© JUNGE FREIHEIT Verlag GmbH & Co.  www.jungefreiheit.de  38/14 / 12. September 2014

Serhii Plokhii weist nach, schon Gorbatschow plante die Annexion der Ostukraine
Russisches Déjà-vu
Michael Wiesberg

Wenn nicht alles täuscht, hat der Harvard-Historiker Serhii Plokhii in seiner jüngsten Publikation „The Last Empire. The Final Days of the Soviet Union“ (2014) eine der großen „Erzählungen“ über das Ende des Kalten Krieges korrigiert. Die USA reklamierten bekanntlich für sich, diesen Krieg gewonnen zu haben, sprich: den Kommunismus aus Osteuropa verdrängt und Rußland im Zaum gehalten zu haben.

Plokhii – auch Plokhy geschrieben –, der bei seinen Recherchen Zugang zu bislang unter Verschluß gehaltenen Dokumenten in den USA, Rußland und der Ukraine hatte, kommt in seiner Arbeit hingegen zu ganz anderen Ergebnissen: Während nationale Kräfte in der Ukraine, im Baltikum und im Kaukasus danach strebten, den Käfig Sowjetunion zu sprengen, tat die Regierung George Bush senior lange Zeit alles, um die UdSSR zusammenzuhalten. Der Zeitraum, den der in Deutschland bislang wohl nur Experten bekannte Plokhii fokussiert, umfaßt vor allem die fünf Monate vor dem Ende der UdSSR, von Juli bis Ende 1991. Von zentraler Bedeutung in dieser Phase waren nach Plokhii die Unabhängigkeitsbestrebungen der geostrategisch so bedeutsamen Ukraine. Jelzin und Gorbatschow reklamierten für diesen Fall die Krim, den Donbass im Osten und die Küste im Süden der Ukraine für Rußland – mit dem Argument, diese Regionen seien russisch.

Die Parallellen zu heutigen Entwicklungen sind unübersehbar. Doch konnte Moskau sich mit dieser Auffassung beim damaligen ukrainischen Präsidenten Krawtschuk nicht durchsetzen. Dieser hatte dank eines abrupten Meinungswechsels in Washington, das sich plötzlich anders besann und Krawtschuks Unabhängigkeitsbestrebungen unterstützte, eine breite Brust.
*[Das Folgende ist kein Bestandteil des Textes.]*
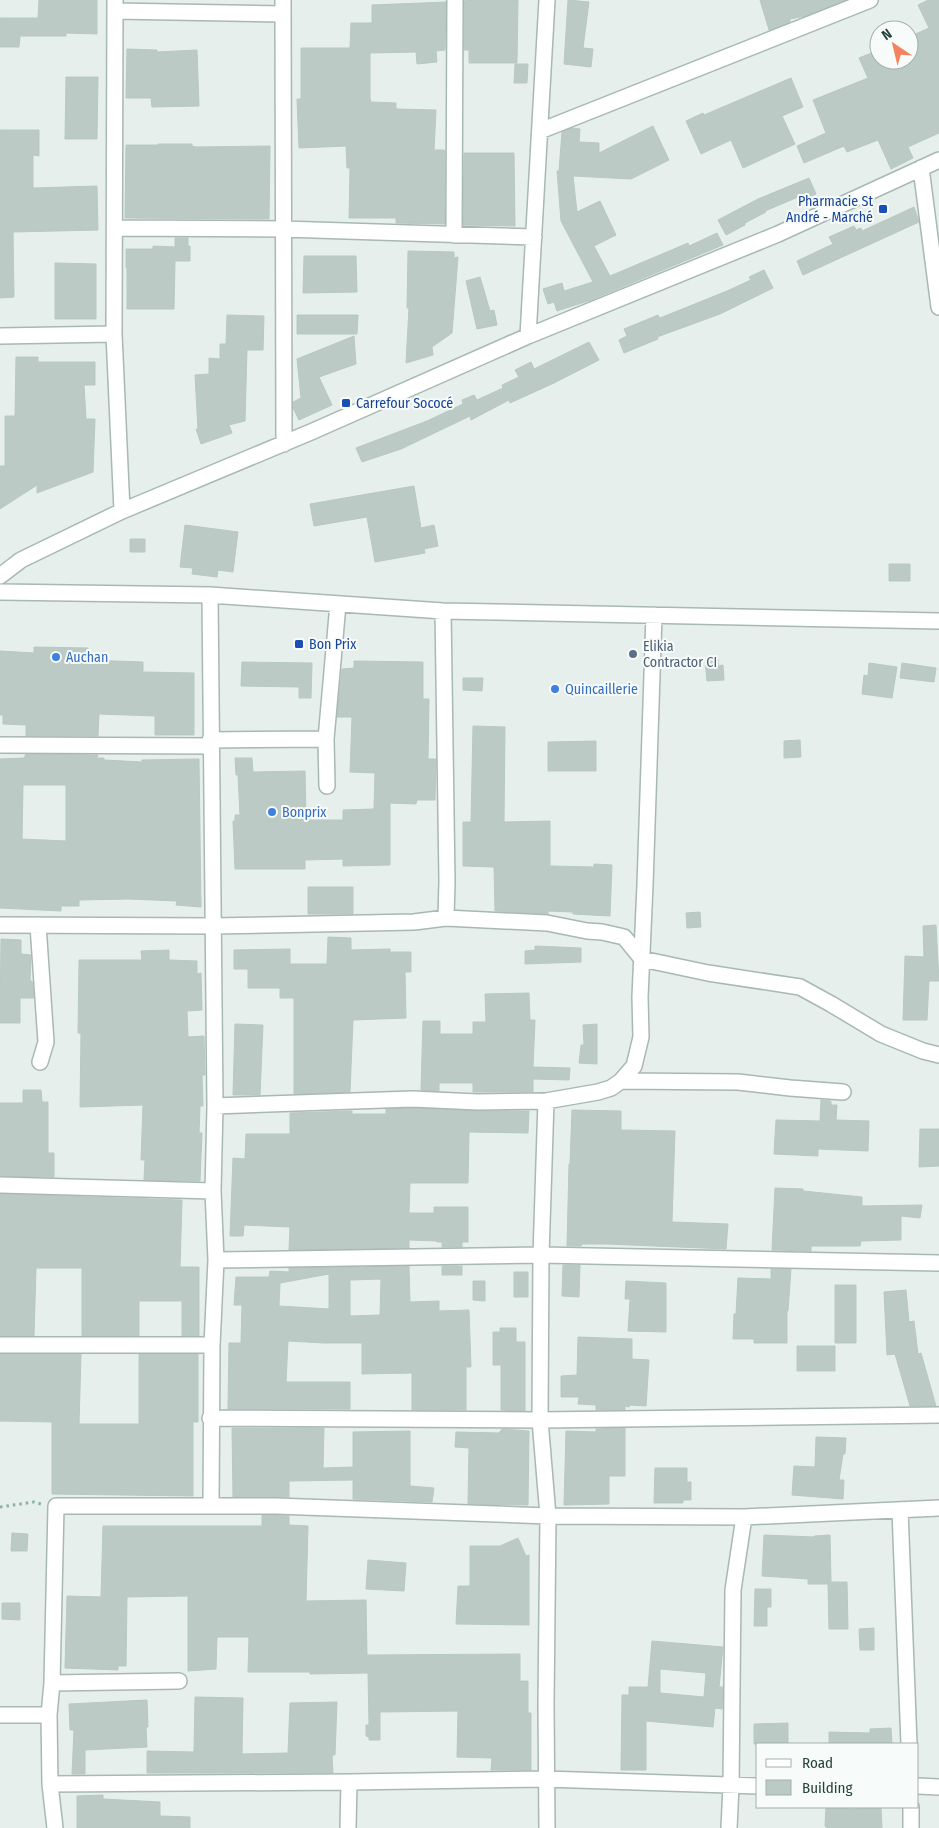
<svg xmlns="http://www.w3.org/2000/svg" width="939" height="1828" font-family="'Fira Sans Condensed',sans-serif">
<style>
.building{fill:#bbcac4;stroke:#b8c9c2;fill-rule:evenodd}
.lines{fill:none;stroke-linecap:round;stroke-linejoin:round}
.minor-casing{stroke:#a8b8b2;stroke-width:18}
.path{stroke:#86b3a5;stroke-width:3;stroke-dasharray:2.5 4;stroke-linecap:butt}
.minor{stroke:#fff;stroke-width:15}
.transit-dot{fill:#1a4fb4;stroke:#f7fbf9;stroke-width:2}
.service-dot{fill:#5c6f8a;stroke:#f7fbf9;stroke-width:2}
.shop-dot{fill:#3f7fe0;stroke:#f7fbf9;stroke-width:2}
.labels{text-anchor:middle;stroke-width:4;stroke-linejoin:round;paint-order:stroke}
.transit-label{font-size:14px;fill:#164399;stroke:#f7fbf9;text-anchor:start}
.service-label{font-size:14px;fill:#4e5e75;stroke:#f7fbf9;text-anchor:start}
.shop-label{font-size:14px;fill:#366cbe;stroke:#f7fbf9;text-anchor:start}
</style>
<rect width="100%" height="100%" fill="#e6efeb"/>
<path class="building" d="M39 0H97V34L66 33V36H20L19 47H0V18H38Z
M468 0H518L517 63H469V50H464V1Z
M568 0 589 2 583 48 593 49 591 67 564 64Z
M760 0H845L805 16 790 19V22L769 30Z
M928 0H939V133L908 147 913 158 891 169 878 140 847 152 844 146 804 163 797 146 826 133 813 100 868 78 859 58 879 50V60H909V37L929 28 918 5Z
M446 2 445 50 436 51 437 62 417 64 416 52 370 53V98L371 102 396 103V109L436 110 434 150H444L445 152V224L396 223V218H349L350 168H347L346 146 299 148 297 99H301V48H350L351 23H372V5Z
M127 49 157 50V52L197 50 199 106 152 107 151 98H126Z
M515 64H528L527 83H514Z
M66 77H98L97 139H65Z
M791 78 803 107 782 116 795 144 743 168 731 140 701 154 686 121 703 113 704 115Z
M653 126 669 160 631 179 573 176 577 212 600 201 616 235 594 246 610 276 688 243 689 246 717 233 723 245 591 300 557 311 554 302 548 304 543 289 562 283 564 291 593 282 561 221 557 171H559L562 132 572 128 580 129 579 142 599 143V153Z
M0 130H39V156L33 155V188L97 186 98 230 13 232 14 297 0 298Z
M158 144H192V146L196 147 270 146 269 219 125 218 126 145H158Z
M464 153H514L515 226 463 225Z
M809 178 816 194 800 201 798 197 765 211 766 212 745 223V225L726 235 718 220 758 199Z
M914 207 919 222 803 275 797 261 833 244 829 237 854 226 856 230 861 228 862 231Z
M175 238H188V246H190V261H175L174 309H127V268H126V249H153V246L175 247Z
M408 251 454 252V258L458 257 452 333 432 347 433 355 406 363 409 308H407Z
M304 256H356L357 292 303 293Z
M55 263 96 264V319H55Z
M764 270 773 288 720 314 657 337 658 339 624 353 619 340 627 336 624 329 658 315 660 318 727 291 751 280 749 277Z
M480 277 490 311 494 310 497 325 477 329 466 281Z
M227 315 264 316 263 350H247L245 421 229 425 232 433 201 444 196 429H198L195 375 209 374V358L220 359V344H226Z
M297 315H358L357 334H297Z
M354 336 356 364 319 377 332 405 299 420 293 408V402L301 398 297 359Z
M589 342 599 360 554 383 510 403 509 400 471 420 470 416 401 449 362 462 356 448 427 421 463 404 462 400 474 395 477 400 503 388 502 385 519 377 515 370 531 362 534 369Z
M16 357H38V362H95V385H84L86 419H95L93 472 37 493V485L0 509V466H5V416H15Z
M414 486 421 528 434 525 438 546 424 549 425 553 375 562 367 517 314 526 310 504Z
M185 525 238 532 233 572 218 570 217 577 192 574 193 568 180 567Z
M130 539H145V552H130Z
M889 564H910V581H889Z
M34 647 88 648V660L143 662V672L194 673V735H155V716L99 714 98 736H26V725L3 724V715H0V651L34 653Z
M718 659V666L723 665 724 680 707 681 705 660Z
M354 661 423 662V699H429L428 759H436L435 800H417L416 804 390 803V865L343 866V859L305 860V869H235L233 821H235V815H240L238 775H236L235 758H252L253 772 305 771 306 819 308 820H343V810L374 809 375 773 350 772 352 717H337L342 669 354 668Z
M242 662 312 663 311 698H299V687L241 686Z
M869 663 897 667 892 698 862 694 864 675 868 676Z
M902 663 936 668 934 682 900 678Z
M463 678H483L482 691 463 690Z
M473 726 505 727 504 822 550 821V866L594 867V864L612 865 610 916 573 914V912L548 911V914L495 911 494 867 463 866V822H471Z
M800 740 801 757 784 758V741Z
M596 741V771H548V742Z
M26 754 98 755 97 758H104V760L142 762V760L199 759 201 907 176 905 177 901 129 899 79 900V906H61V911L0 908V759L24 758ZM23 785H66V841L22 839Z
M308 887H353V914H308Z
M700 912 701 927 687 928 686 913Z
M936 925 939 981H929L927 1020H903L905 956 924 957 923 926Z
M328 937 351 938V950L390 949V952H411V972H405L406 1018 353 1020 350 1092 294 1094V998H280V988H248V969H234V950L290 949V964H327Z
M1 939 21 940V954L31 955 30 981H32L34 998H20V1023H0Z
M535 946 581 948V962L525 964V951L535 950Z
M169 950V960L197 961V974L201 973 202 1010 187 1011 188 1037 204 1036 205 1075H202L203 1106H200L199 1133H202L200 1181 144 1180 145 1160H141L143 1105 80 1107 81 1033H78L79 960H142L141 951Z
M529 993 530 1020H535L533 1067 570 1068 569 1080 533 1079V1092H473V1083H439V1091L421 1090 423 1021H440V1034H473V1022H486L485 994Z
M235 1024 263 1025 260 1095H233Z
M597 1024V1064L579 1063 581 1045H584L583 1025Z
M23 1090H41L42 1102H48V1153H54V1177L0 1176V1103H23Z
M821 1100 831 1101V1105H837L836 1120 869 1121 868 1151 818 1149V1156L774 1154 776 1120 820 1121Z
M412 1108 478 1111H529L528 1133 469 1132 468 1183H410L409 1213H434V1207H468V1242H462V1247H442V1242H437V1241L409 1240V1248L289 1250 290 1227 244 1225 243 1236H230L233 1158 245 1159 246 1134H290V1113L352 1111V1114H386V1109Z
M572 1110 621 1111V1130L675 1131 672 1222 728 1224 726 1249 607 1244H582L581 1246H567L569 1164H570Z
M920 1129H939V1166L919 1167Z
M775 1188 803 1189V1191L862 1197V1206L922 1205 920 1218 901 1216V1240L861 1241 860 1246H811V1251L772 1250Z
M0 1194 182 1200 180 1267H199V1336H182V1301H139V1336H82V1268H36L34 1336H0Z
M563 1265H580L579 1297 562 1296Z
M409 1266 410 1302 439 1301V1311L469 1310 471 1367H466V1410H412V1373L362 1374V1343H324L288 1341 286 1382H350V1409H228L229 1343H241L242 1305H234L236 1277H269L270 1271 289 1272V1268ZM329 1274V1309L279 1306 280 1283ZM381 1279 380 1315 350 1316V1280Z
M442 1266H462V1275H442Z
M771 1269H791L788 1311H787V1343H754V1339H733L734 1314H736L738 1278 771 1279Z
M514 1272H528V1297H514Z
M473 1281H485V1301L473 1300Z
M626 1281 666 1283V1332L628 1331 630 1299H625Z
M835 1285H856V1343H835Z
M906 1290 909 1322 914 1321 918 1354 921 1353 936 1406H910L895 1354 887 1355 884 1292Z
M500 1328H516V1342H525V1411L501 1410V1365H493V1332H500Z
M578 1337 632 1339V1359L649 1360 646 1406 630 1405 629 1407 625 1406V1410H596V1405L578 1404 579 1397H561V1376L577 1375Z
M797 1346H835V1371H797Z
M0 1354H81L79 1424H139V1354H198V1422H193V1496L52 1494V1422L0 1421Z
M232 1428H324L323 1468 353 1467V1432L410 1431V1486L434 1488 432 1502 353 1499V1480L289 1481V1497H233Z
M625 1428V1476H609V1504L564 1505 566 1431 596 1432V1429Z
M502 1429 529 1431 528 1505 468 1504 469 1448 455 1447 456 1432 499 1433Z
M816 1437 846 1438 845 1454H843L839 1480H844L843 1499 792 1495 794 1466 815 1467Z
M655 1468H687V1482H691V1500H683V1503H654Z
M262 1515 289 1516V1525L308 1526 306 1601 366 1600 367 1655 520 1654V1681H528V1713H531V1770H491L492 1758 457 1757 458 1711 380 1712V1740H369V1737L366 1736V1725H369L368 1673 310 1674V1672H248L249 1637H217L216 1669 188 1671V1596L127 1597 126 1666H118V1670L65 1668 67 1596 101 1597 103 1526H262Z
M12 1533 28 1534 27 1551H11Z
M764 1535 814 1537V1536L830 1535 831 1582H847L848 1629H829L828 1584H808V1579L762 1576Z
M518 1538 526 1556 529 1555V1625L456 1624 458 1586H470V1546H500Z
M368 1560 406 1563 404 1591 366 1589Z
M755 1589H771V1607H767V1626H754Z
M2 1603H20V1620L2 1619Z
M874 1628V1650H860L859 1629Z
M652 1641 723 1647 719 1687H723L722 1709 715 1708 713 1727 646 1721V1770H621L622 1695H629V1687H648ZM660 1669 706 1673 704 1697 660 1693Z
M195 1697 243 1698 242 1754 288 1753 290 1703 337 1702 335 1755H332L333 1773H147V1751L194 1752Z
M147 1700 148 1727H146L147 1747 85 1750V1774H72L74 1730H70L69 1704Z
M788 1723V1744H754V1724Z
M891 1728 892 1744H829V1732L870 1733V1729Z
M103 1795V1799L160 1802V1816L190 1817V1828H77V1796Z
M826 1807H848V1809L881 1808 882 1828H827L825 1826Z"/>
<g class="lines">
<defs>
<path id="minor" d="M115 0 114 334 122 511
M283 0 284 444
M115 11 283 14
M540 131 870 0
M921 168 939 307
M115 228 283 229 534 237
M454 235 455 0
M0 336 114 334
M528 336 547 0
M0 576 21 560 122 511 311 432 528 336 778 234 939 160
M0 592 210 595 443 611 939 621
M210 595 215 1106 213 1191 216 1260 212 1345 211 1505
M443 611 447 881 446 918
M326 739 327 786
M210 740 326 739 338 604
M0 745 211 746
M0 925 213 926 414 922 446 918 547 923 587 931 602 932 624 937 642 959 708 973 800 987 831 1004 881 1034 923 1051 939 1055
M38 925 46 1042 40 1062
M621 1081 738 1082 790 1088 843 1092
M546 1101 541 1255 540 1420 548 1516 546 1704 547 1828
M215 1106 412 1099 478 1102 546 1101 598 1092 611 1088 621 1081 634 1066 641 1037 640 997 645 885 654 615
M0 1185 213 1191
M216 1260 541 1255 939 1263
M0 1345H212
M210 1418 540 1420 939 1415
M900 1510 909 1744
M52 1683 179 1681
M0 1715H49
M50 1784 349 1782 546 1779 758 1786
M918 1786 939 1787
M911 1807V1828
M55 1828 50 1784 49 1715 52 1683 56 1506H276L548 1516 744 1517 939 1508
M348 1828 349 1782
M729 1828 731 1786 733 1590 744 1517"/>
</defs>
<use href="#minor" class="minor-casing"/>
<path class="path" d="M0 1507 34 1502 41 1504"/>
<use href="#minor" class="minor"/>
</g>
<g class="transit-dot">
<rect x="878" y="204" width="10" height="10" rx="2.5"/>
<rect x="341" y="398" width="10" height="10" rx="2.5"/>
<rect x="294" y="639" width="10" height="10" rx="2.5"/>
</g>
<circle class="service-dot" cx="633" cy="654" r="5"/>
<g class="shop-dot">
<circle cx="56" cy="657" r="5"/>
<circle cx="555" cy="689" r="5"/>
<circle cx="272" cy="812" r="5"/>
</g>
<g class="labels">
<g class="transit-label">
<text x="873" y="206" text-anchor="end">Pharmacie St<tspan x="873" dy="16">André - Marché</tspan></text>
<text x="356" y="408">Carrefour Sococé</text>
<text x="309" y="649">Bon Prix</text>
</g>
<g class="service-label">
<text x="643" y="651">Elikia<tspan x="643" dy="16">Contractor CI</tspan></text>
</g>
<g class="shop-label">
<text x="66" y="662">Auchan</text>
<text x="565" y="694">Quincaillerie</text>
<text x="282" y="817">Bonprix</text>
</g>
</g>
<rect x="756" y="1743" width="162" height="65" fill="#f7fbf9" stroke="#a3b1ad"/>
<rect x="766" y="1759" width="25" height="8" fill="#ffffff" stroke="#a3b1ad"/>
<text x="802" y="1768" font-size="15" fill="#24423a">Road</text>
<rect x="766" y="1780" width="25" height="15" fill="#bbcac4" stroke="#a3b1ad"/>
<text x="802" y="1793" font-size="15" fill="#24423a">Building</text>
<g transform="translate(894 45) rotate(325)"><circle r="24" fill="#f7fbf9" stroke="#a3b1ad"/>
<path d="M0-4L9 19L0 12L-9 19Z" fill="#f4845f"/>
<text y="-8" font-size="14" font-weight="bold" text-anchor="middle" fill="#24423a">N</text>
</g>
</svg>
Die Washingtoner Falken um den damaligen Verteidigungsminister Dick Cheney waren zu dem Ergebnis gekommen, daß ein Auseinanderfallen der UdSSR durchaus im Interesse der USA sei; ohne die Ukraine würde Rußland ihrer Meinung nach nie wieder eine Bedrohung darstellen. Eine Sowjetunion ohne Ukraine war für Rußland indes nicht mehr von Interesse, auch deshalb, weil es durch die muslimischen Republiken überstimmt zu werden drohte. Da eine Sowjetunion ohne Rußland für die anderen Sowjetrepubliken aber undenkbar war, zerfiel die Union.

Plokhii hat mit seinem Buch nicht nur zu einem vertieften Verständnis der Vorgänge in der Endphase der Sowjetunion beigetragen, sondern mit Blick auf die Ukraine auch heutige Motive auf russischer Seite erhellt, die in westlichen Medien in der Regel keine Beachtung finden. Vor seiner Berufung nach Harvard im Jahr 2007 lehrte der 1957 im russischen Nischni Nowgorod geborene Historiker in Kanada. Zwischen 2002 und 2005 erhielt er für seine umfangreichen Arbeiten dreimal den ersten Preis der Amerikanischen Gesellschaft für ukrainische Studien.